That's a good looking color scheme Stepan7. I have some color blindness and usually go with black background so I end up with a limited color palette, but with high contrast. White backgrounds limit the palette too severely to be of use for me. I'm gonna mess around a bit. And since I'm re-writing, nah, just improving MY pv stuff, it's perfect timing. Thanks for the ideas! I like the way you've colorized volume, following flaws. Nice.
What's "flaw"? Movements on decreasing volume? Jun-Jul looks very readable if you wait for black bars and RTL BO. Good way to distinguish Dom / Non-Dom! Yesterday looks like may become BO of latest bear RTL on increasing volume.
Per Hershey PV, there are 10 price-bar cases (as mentioned in the thread title.) Only 2 of those 10 make money for the trader. The other cases are considered flaws. Flaws may (or may not) give permission to analyze (use) the associated volume for context and continuation of the current volume sequence. As you know, for futures trading, SCT in particular, JH methodology requires bar-by-bar analysis. At first glance, Stepan7 colorizes the price bar flaws and associated volume. Upon looking closer, it seems the colorization does not apply to all 8 of the flaws, and also includes some permission and/or other type logic, but without visible distinction when applied. In particular I am looking at and referring to the orange? ish? bars both on price and volume. And the bar that immediately follows such. Please note: This is not a critique or criticism of Stepan7 or his work. I LIKE IT!!

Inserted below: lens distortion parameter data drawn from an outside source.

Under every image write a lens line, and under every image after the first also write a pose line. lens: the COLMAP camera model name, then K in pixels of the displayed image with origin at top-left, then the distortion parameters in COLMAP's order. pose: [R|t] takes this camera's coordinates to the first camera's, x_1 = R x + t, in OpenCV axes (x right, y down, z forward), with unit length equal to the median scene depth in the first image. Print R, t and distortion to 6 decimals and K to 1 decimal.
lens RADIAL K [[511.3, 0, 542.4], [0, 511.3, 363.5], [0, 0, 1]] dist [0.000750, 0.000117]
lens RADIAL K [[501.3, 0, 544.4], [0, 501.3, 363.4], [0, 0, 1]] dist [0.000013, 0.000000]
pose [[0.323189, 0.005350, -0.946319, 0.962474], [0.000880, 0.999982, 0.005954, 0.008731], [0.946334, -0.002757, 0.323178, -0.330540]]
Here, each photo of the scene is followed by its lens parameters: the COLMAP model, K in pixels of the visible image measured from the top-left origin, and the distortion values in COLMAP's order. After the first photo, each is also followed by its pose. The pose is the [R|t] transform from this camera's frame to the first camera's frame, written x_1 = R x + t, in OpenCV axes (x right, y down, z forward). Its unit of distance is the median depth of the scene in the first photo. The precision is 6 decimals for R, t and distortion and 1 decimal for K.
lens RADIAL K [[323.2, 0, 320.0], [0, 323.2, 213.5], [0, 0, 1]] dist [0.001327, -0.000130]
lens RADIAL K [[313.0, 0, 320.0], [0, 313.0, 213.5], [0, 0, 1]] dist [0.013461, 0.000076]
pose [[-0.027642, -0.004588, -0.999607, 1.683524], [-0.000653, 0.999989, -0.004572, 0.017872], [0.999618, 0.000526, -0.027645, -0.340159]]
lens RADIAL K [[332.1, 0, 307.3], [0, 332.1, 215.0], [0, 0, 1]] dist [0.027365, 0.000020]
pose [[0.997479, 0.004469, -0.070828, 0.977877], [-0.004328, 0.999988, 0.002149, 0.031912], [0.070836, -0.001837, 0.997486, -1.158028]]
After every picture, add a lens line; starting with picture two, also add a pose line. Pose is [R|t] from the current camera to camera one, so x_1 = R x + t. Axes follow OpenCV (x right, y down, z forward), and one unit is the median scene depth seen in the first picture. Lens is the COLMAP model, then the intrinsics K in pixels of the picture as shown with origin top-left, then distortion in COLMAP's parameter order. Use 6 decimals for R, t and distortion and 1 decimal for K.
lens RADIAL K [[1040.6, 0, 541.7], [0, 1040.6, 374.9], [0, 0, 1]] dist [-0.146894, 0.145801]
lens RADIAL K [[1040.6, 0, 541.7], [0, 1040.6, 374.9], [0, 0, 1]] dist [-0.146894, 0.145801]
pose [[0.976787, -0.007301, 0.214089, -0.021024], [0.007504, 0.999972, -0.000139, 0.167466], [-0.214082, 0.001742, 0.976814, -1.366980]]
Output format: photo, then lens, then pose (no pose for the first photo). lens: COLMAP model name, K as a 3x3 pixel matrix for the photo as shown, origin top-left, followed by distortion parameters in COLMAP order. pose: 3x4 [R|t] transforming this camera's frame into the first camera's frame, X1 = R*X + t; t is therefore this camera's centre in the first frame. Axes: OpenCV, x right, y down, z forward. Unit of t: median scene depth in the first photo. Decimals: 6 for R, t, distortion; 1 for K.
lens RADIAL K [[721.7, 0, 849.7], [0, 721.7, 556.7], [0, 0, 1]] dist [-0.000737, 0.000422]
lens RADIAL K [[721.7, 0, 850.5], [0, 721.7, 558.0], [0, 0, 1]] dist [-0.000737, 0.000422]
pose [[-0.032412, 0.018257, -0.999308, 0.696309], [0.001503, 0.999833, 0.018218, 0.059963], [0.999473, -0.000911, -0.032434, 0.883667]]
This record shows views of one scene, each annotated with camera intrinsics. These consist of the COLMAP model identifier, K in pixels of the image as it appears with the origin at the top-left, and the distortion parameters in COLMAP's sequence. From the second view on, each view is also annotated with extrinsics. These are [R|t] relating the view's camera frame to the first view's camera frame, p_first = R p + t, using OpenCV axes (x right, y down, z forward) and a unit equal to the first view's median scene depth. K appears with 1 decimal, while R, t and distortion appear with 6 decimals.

To make it simple to understand, consider "flaw" as consolidation, per JHM it's should occur on Declining Volume (orange or green), and will resolve itself in the directional Dominant move on Rising Volume (red or black). All "flaws" are Non-Dominant. When working with the Volume one should understand that Volume has two characteristics: 1) Volume Relative to previous Volume (green vs black or orange vs red) and 2) Historical Absolute Volume value (horizontal pace lines).
I like it too! We tend to bypass bar-bar analysis. For 2) is that different historical volume averages?